The default value for the initial stepwidth is 1/5 of the size of the bounding box. If both data sets are already reasonably aligned, you may choose a smaller initial stepwidth.

The default value for the final stepwidth is 1/6 of the voxel size.

Gradient optimizer [advanced]

At this port you can select the number of resolution levels (between 0 and 2) where the QuasiNewton optimizer is applied. On the coarser levels the optimizer as selected at port Optimizer is applied. If the number of levels is less than or equal to the number selected at this port, the optimizer as selected at port Optimizer is applied at least at the coarsest level.

Localizers

Localizers [advanced]

This port is automatically checked upon connecting ports Reference2 and/or Reference3 with localizer images. If checked Register Images will use those images during registration.

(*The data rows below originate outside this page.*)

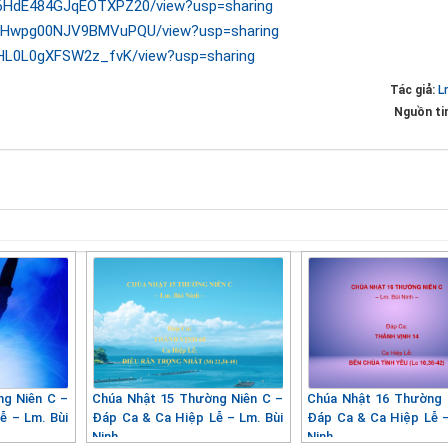
Jh6HdE484GJqEOTXPZ20/view?usp=sharing
WFwHwpg00NJV9BMVuPQU/view?usp=sharing
qcHL0L0gXFSW2z_fvK/view?usp=sharing
Tác giả:
L
Nguồn ti
ng Niên C –
Chúa Nhật 15 Thường Niên C –
Chúa Nhật 16 Thường 
ễ – Lm. Bùi
Đáp Ca & Ca Hiệp Lễ – Lm. Bùi
Đáp Ca & Ca Hiệp Lễ –
Ninh
Ninh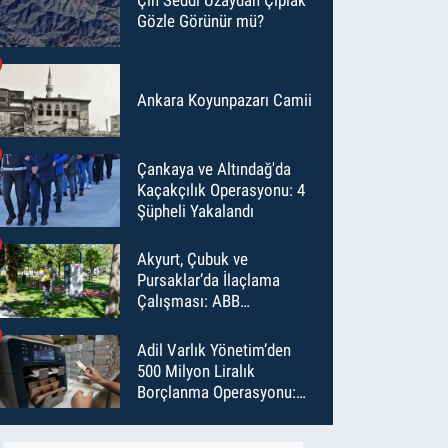
Gözle Görünür mü?
Ankara Koyunpazarı Camii
Çankaya ve Altındağ'da
Kaçakçılık Operasyonu: 4
Şüpheli Yakalandı
Akyurt, Çubuk ve
Pursaklar’da İlaçlama
Çalışması: ABB
Temmuz’da 6 Bin Noktayı
İlaçladı
Adil Varlık Yönetim’den
500 Milyon Liralık
Borçlanma Operasyonu:
Maliyet Düştü, Vade Uzadı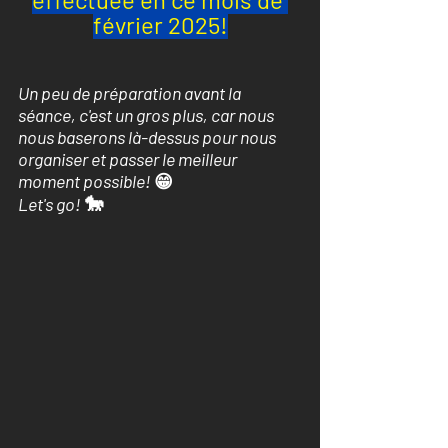
février 2025!
Un peu de préparation avant la 
séance, c'est un gros plus, car nous 
nous baserons là-dessus pour nous 
organiser et passer le meilleur 
moment possible! 
😁
🐎
Let's go! 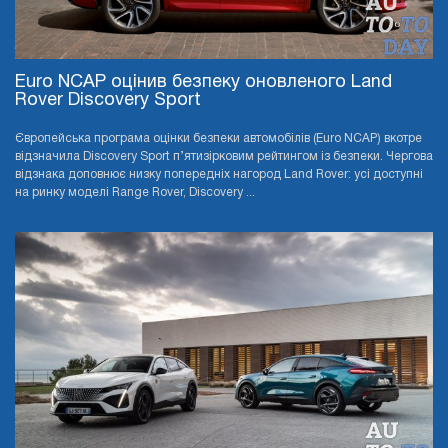
Euro NCAP оцінив безпеку оновленого Land
Rover Discovery Sport
Європейська програма оцінки безпеки автомобілів (Euro NCAP) вкотре
відзначила Discovery Sport п’ятизірковим рейтингом із безпеки. Чергова
відзнака доповнює низку попередніх нагород Land Rover: усі доступні
на ринку моделі Range Rover, Discovery ...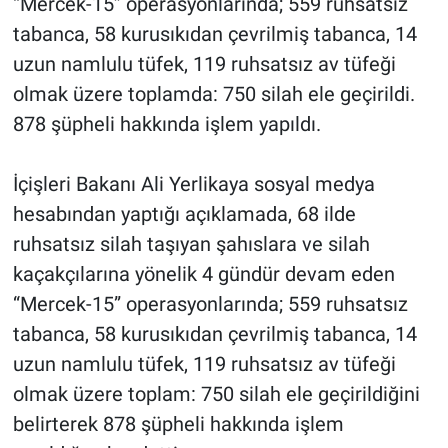
“Mercek-15” operasyonlarında; 559 ruhsatsız
tabanca, 58 kurusıkıdan çevrilmiş tabanca, 14
uzun namlulu tüfek, 119 ruhsatsız av tüfeği
olmak üzere toplamda: 750 silah ele geçirildi.
878 şüpheli hakkında işlem yapıldı.
İçişleri Bakanı Ali Yerlikaya sosyal medya
hesabından yaptığı açıklamada, 68 ilde
ruhsatsız silah taşıyan şahıslara ve silah
kaçakçılarına yönelik 4 gündür devam eden
“Mercek-15” operasyonlarında; 559 ruhsatsız
tabanca, 58 kurusıkıdan çevrilmiş tabanca, 14
uzun namlulu tüfek, 119 ruhsatsız av tüfeği
olmak üzere toplam: 750 silah ele geçirildiğini
belirterek 878 şüpheli hakkında işlem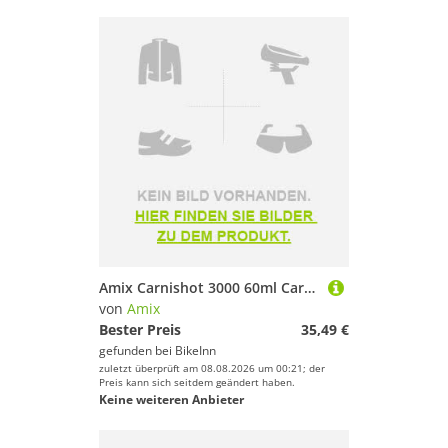
Amix Carnishot 3000 60ml Carnitine Mojito 20 Units Rosa
von
Amix
Bester Preis
35,49 €
gefunden bei
BikeInn
zuletzt überprüft am 08.08.2026 um 00:21; der
Preis kann sich seitdem geändert haben.
Keine weiteren Anbieter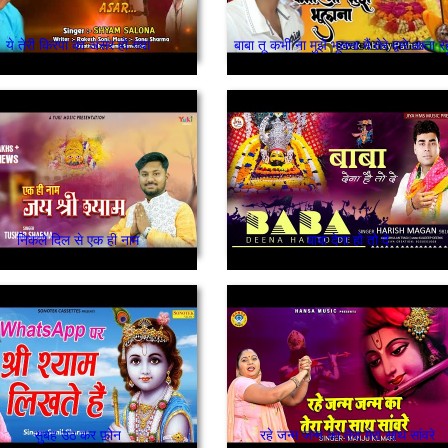
ये तेरी किरपा का असर हो गया
बाबा तू कभी ना मुझे भूलना मैं तेरे द्वारे आता रह
निकले दिल से एक ही नाम
बाबा देना हो तो दे
सुबह उठ कर फ़ोन
रहे जन्म जन्म का तेरा मेरा साथ सांवरे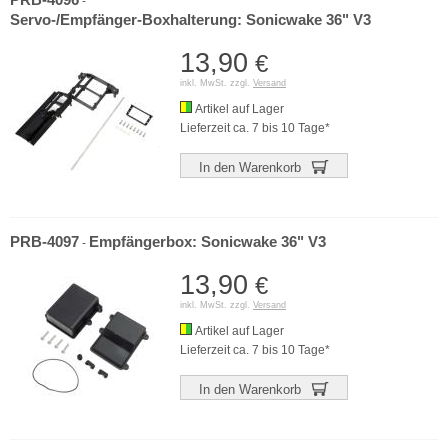
PRB-4096
-
Servo-/Empfänger-Boxhalterung: Sonicwake 36" V3
13,90
€
inkl. MwSt. zzgl.
Versand
Artikel auf Lager
Lieferzeit ca. 7 bis 10 Tage*
In den Warenkorb
PRB-4097
Empfängerbox: Sonicwake 36" V3
-
13,90
€
inkl. MwSt. zzgl.
Versand
Artikel auf Lager
Lieferzeit ca. 7 bis 10 Tage*
In den Warenkorb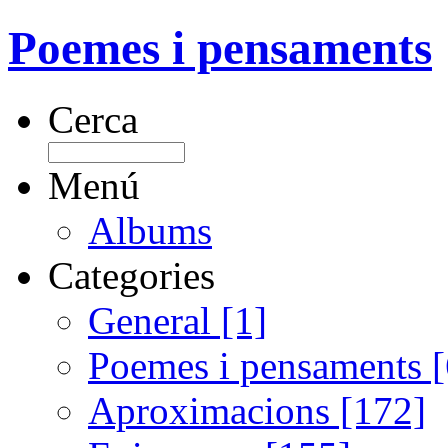
Poemes i pensaments
Cerca
Menú
Albums
Categories
General [1]
Poemes i pensaments 
Aproximacions [172]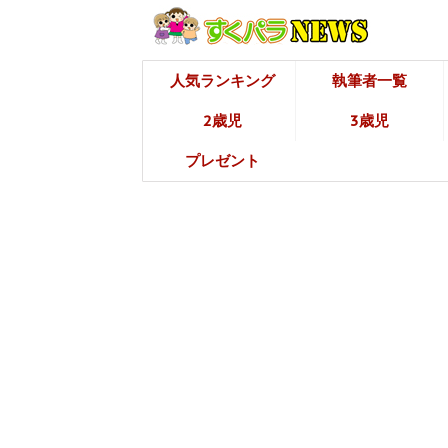
人気ランキング
執筆者一覧
2歳児
3歳児
プレゼント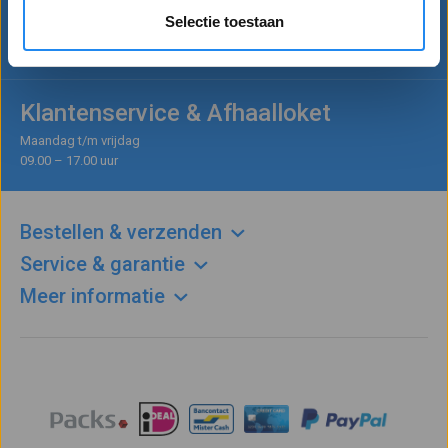
Bel
+31(0)113 – 820 819
Selectie toestaan
Mail naar
info@betervoorbereid.nl
Klantenservice & Afhaalloket
Maandag t/m vrijdag
09.00 – 17.00 uur
Bestellen & verzenden
Service & garantie
Meer informatie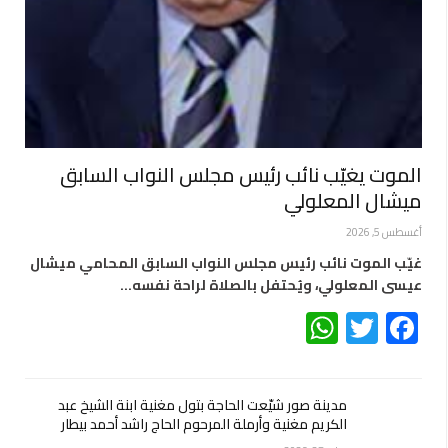
الموت يغيّب نائب رئيس مجلس النواب السابق
ميشال المعلولي
أغسطس 5, 2026
غيّب الموت نائب رئيس مجلس النواب السابق المحامي ميشال
عيسى المعلولي، ويُحتفل بالصلاة لراحة نفسه…
WhatsApp
Twitter
Facebook
مدينة صور شيّعت الحاجة بتول مغنية ابنة الشيخ عبد
الكريم مغنية وأرملة المرحوم الحاج راشد أحمد بيطار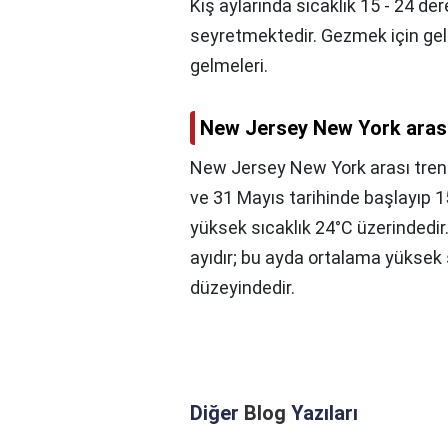
Kış aylarında sıcaklık 15 - 24 de
seyretmektedir. Gezmek için ge
gelmeleri.
New Jersey New York arası
New Jersey New York arası tren
ve 31 Mayıs tarihinde başlayıp 15
yüksek sıcaklık 24°C üzerinded
ayıdır; bu ayda ortalama yüksek 
düzeyindedir.
Diğer
Blog
Yazıları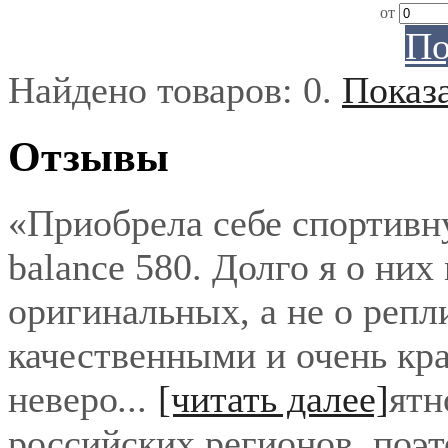
от
По
Найдено товаров:
0
.
Показ
Отзывы
«Приобрела себе спортивн
balance 580. Долго я о них
оригинальных, а не о репл
качественными и очень кра
неверо
...
[читать далее]
ятн
российских регионов, поэ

If the Align Principal Axes button is pressed, the centers of gravity and moments of inertia of both data sets are computed, again taking the image intensity as a mass density. The principal moments of inertia and corresponding principal axes are computed. The best of 24 possible alignments of the principal axes is determined according to the similarity measure as selected at the Metric port.

Pressing the Register button starts the actual registration process.